Krzyśku – mam wielką nadzieję, że spotka się ponownie, tym razem obydwoje ciesząc się ze spełnienia kolejnego marzenia. Wszystkiego dobrego!
spełnienie marzenia
2016-03-03
Wszystkie momenty, w których spełnia się marzenie dziecka, są niezwykłe i fascynujące. Są jednak wśród tych momentów, takie, które zmieniają świat – nie tylko Marzyciela, ale także nas – wolontariuszy. Takim właśnie momentem, punktem, było spełnienie marzenia Krzyśka, które poznałyśmy dzień wcześniej. Dzięki szybkiej reakcji wolontariuszy, następnego dnia, wyposażone w ciasto, wymarzonego laptopa i grę, udałyśmy się do naszego podopiecznego, który oczywiście o niczym nie wiedział. Postanowiłyśmy zrobić Mu mega wielką niespodzianką – takie są najfajniejsze :) A więc najpierw na stole zasłanym obrusem (Pani Mario – dziękujemy! :) ) rozstawiłyśmy talerzyki i pokroiłyśmy ciasto częstując wszystkie dzieci. Zaczęłyśmy rozmawiać z dziećmi o różnych sprawach, takich zwyczajnych, prozaicznych, wręcz błahych. Ciągle się do siebie uśmiechałyśmy – wiedziałyśmy, że Krzysiek nic a nic nie podejrzewa. Uśmiechnięte kontynuowałyśmy rozmowę dalej, w końcu Asia zagadnęła: „słuchaj, a jaki to miał być w ogóle laptop? Bo wiesz, całkiem przypadkiem mamy tutaj taki przykładowy” – wyciągnęła go i postawiła na stole. „Jeśli Ci się podoba, jest Twój”, a Krzysiek… zaniemówił! Otworzył szeroko oczy i nie dowierzał, że tak szybko stoi przed Nim wymarzony laptop, że to się dzieje tu i teraz. :) Niesamowita chwila. Wszystkim łzy błyszczał w oczach, oczywiście łzy emocji i radości, bo dla takich właśnie chwil marzy się i spełnia się marzenia. Laptop Krzyśkowi bardzo się podobał – miał idealne parametry, oprogramowanie i obudowę – odporną na zadrapania. Krzysiek od razu go włączył, porobiliśmy sobie zdjęcia, a uśmiechy nie schodziły z naszych twarzy.

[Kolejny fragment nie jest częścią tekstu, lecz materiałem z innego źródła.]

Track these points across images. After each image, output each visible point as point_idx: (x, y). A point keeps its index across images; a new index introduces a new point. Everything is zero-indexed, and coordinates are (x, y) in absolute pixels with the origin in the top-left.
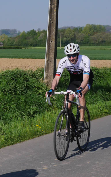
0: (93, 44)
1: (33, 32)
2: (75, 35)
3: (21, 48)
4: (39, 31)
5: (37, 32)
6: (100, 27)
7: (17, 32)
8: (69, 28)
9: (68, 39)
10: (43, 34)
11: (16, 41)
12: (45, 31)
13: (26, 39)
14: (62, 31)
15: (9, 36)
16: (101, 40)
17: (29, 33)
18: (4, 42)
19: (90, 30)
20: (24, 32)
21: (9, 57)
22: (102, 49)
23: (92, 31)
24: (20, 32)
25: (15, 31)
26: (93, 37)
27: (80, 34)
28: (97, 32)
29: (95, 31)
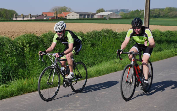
0: (170, 18)
1: (138, 11)
2: (160, 12)
3: (131, 19)
4: (140, 11)
5: (139, 10)
6: (174, 8)
7: (129, 11)
8: (157, 9)
9: (156, 15)
10: (143, 12)
11: (129, 15)
12: (143, 10)
13: (133, 14)
14: (153, 11)
15: (125, 13)
16: (174, 15)
17: (135, 11)
18: (122, 16)
19: (168, 10)
20: (133, 11)
21: (125, 24)
22: (175, 20)
23: (169, 10)
24: (130, 11)
25: (128, 10)
26: (170, 13)
27: (162, 12)
28: (172, 11)
29: (171, 11)
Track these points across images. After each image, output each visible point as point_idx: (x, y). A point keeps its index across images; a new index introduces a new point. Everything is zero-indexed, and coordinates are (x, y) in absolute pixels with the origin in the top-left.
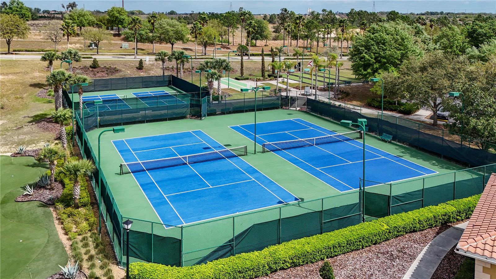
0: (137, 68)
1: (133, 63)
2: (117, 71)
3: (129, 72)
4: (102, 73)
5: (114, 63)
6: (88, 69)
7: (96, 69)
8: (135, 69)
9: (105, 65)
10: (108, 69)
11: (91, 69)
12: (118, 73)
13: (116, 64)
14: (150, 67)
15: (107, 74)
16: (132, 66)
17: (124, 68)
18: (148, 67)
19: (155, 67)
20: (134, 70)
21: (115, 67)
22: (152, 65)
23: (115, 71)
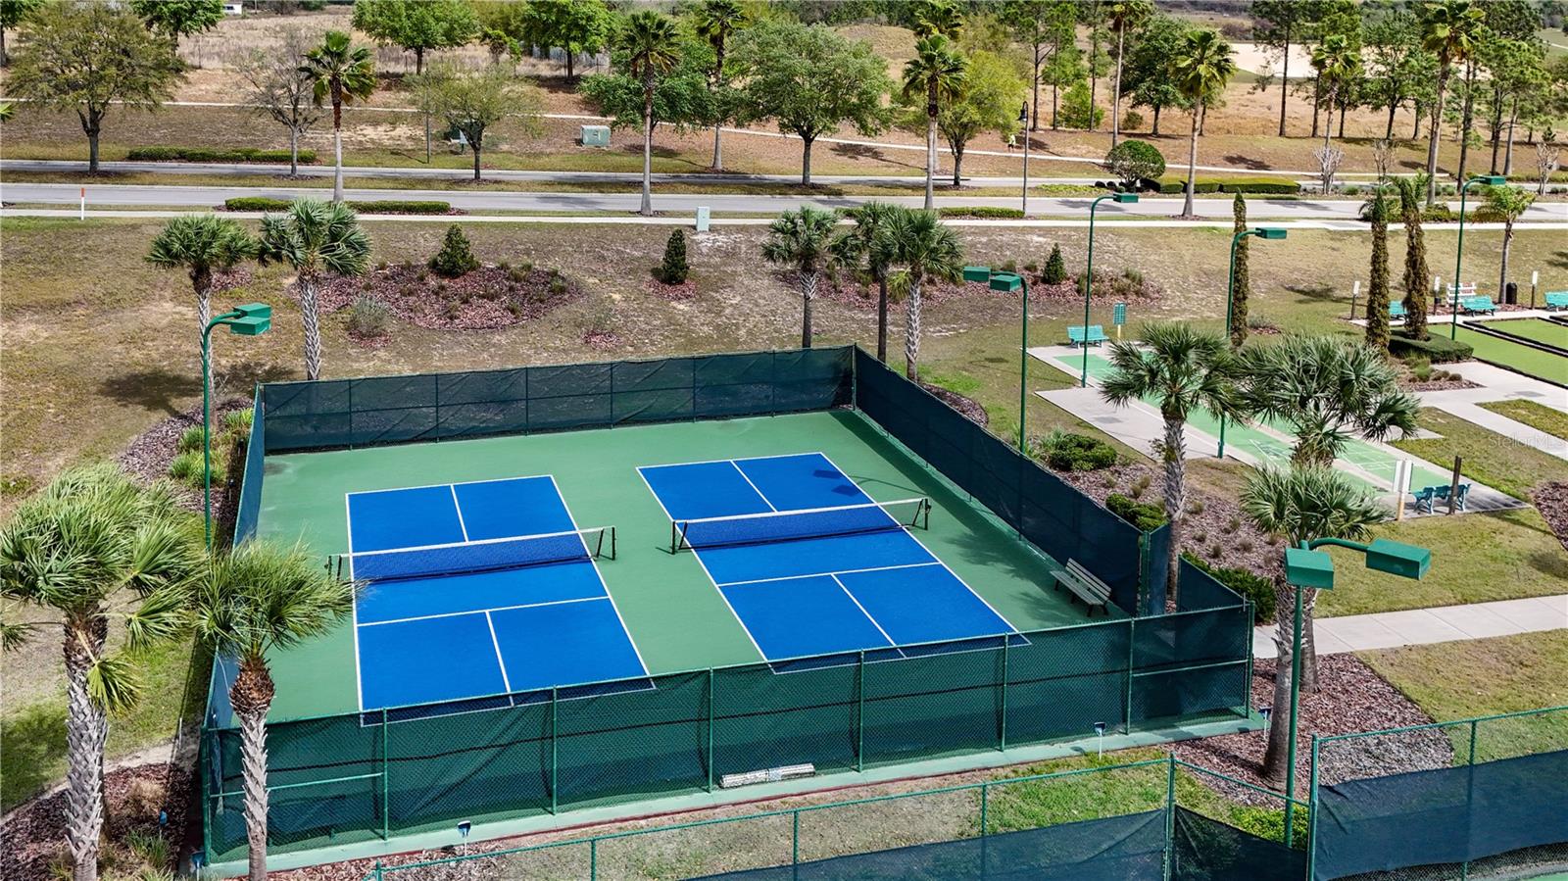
0: (655, 272)
1: (635, 245)
2: (563, 290)
3: (617, 297)
4: (489, 305)
5: (549, 238)
6: (421, 279)
7: (460, 281)
8: (649, 277)
9: (504, 257)
10: (517, 279)
11: (433, 282)
12: (563, 302)
13: (555, 253)
14: (716, 267)
15: (513, 311)
16: (634, 259)
17: (593, 273)
18: (707, 265)
19: (741, 269)
20: (643, 287)
21: (550, 265)
22: (727, 254)
23: (552, 290)
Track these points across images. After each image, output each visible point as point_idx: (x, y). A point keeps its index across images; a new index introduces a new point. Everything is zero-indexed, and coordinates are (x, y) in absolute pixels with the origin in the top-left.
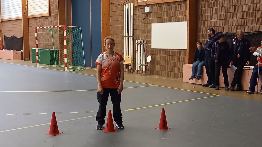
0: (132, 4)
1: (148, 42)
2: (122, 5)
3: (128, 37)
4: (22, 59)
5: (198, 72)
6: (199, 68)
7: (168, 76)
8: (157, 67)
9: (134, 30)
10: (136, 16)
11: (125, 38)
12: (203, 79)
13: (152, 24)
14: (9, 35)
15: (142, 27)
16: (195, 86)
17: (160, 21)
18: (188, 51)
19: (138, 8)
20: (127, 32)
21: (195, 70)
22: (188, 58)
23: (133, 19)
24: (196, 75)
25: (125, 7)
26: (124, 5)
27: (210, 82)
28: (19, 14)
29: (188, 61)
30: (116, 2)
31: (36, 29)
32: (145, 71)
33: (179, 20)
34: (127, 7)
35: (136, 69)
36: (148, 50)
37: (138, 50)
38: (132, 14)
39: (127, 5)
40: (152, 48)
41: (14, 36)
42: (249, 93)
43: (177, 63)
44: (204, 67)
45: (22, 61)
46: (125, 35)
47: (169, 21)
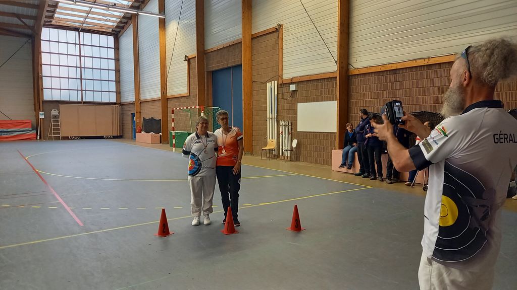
0: (276, 82)
1: (293, 124)
2: (265, 83)
3: (272, 118)
4: (161, 143)
5: (349, 160)
6: (350, 154)
7: (316, 162)
8: (304, 152)
9: (278, 111)
10: (280, 95)
11: (268, 119)
12: (354, 166)
13: (298, 104)
14: (148, 117)
15: (287, 107)
16: (345, 175)
17: (307, 101)
18: (338, 134)
19: (283, 86)
20: (270, 113)
21: (346, 156)
22: (337, 143)
23: (278, 99)
24: (347, 162)
25: (269, 85)
26: (268, 83)
27: (362, 171)
28: (158, 95)
29: (337, 146)
30: (259, 80)
31: (173, 111)
32: (291, 157)
33: (328, 99)
34: (270, 85)
35: (281, 155)
36: (293, 133)
37: (282, 133)
38: (276, 93)
39: (270, 83)
40: (298, 131)
41: (152, 118)
42: (409, 185)
43: (326, 148)
44: (356, 153)
45: (160, 144)
46: (268, 117)
47: (317, 100)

Asia dała mi dyplom i miałam zaszczyt przeczytać: „dziękujemy Ci za tak wspaniałe marzenie” i „nigdy nie przestawaj marzyć”. Marzyć znaczy żyć, a spełniać marzenia żyć podwójnie.
Krzysztofie, to prawdziwy zaszczyt spełnić Twoje marzenie. Trzymamy za Ciebie kciuki! :) Niech moc marzeń będzie z Tobą!
Dziękujemy Wszystkim, którzy oddali 1% podatku na rzecz działalności naszej fundacji. Tylko 1%, a tworzy cuda. Dziękujemy za cuda.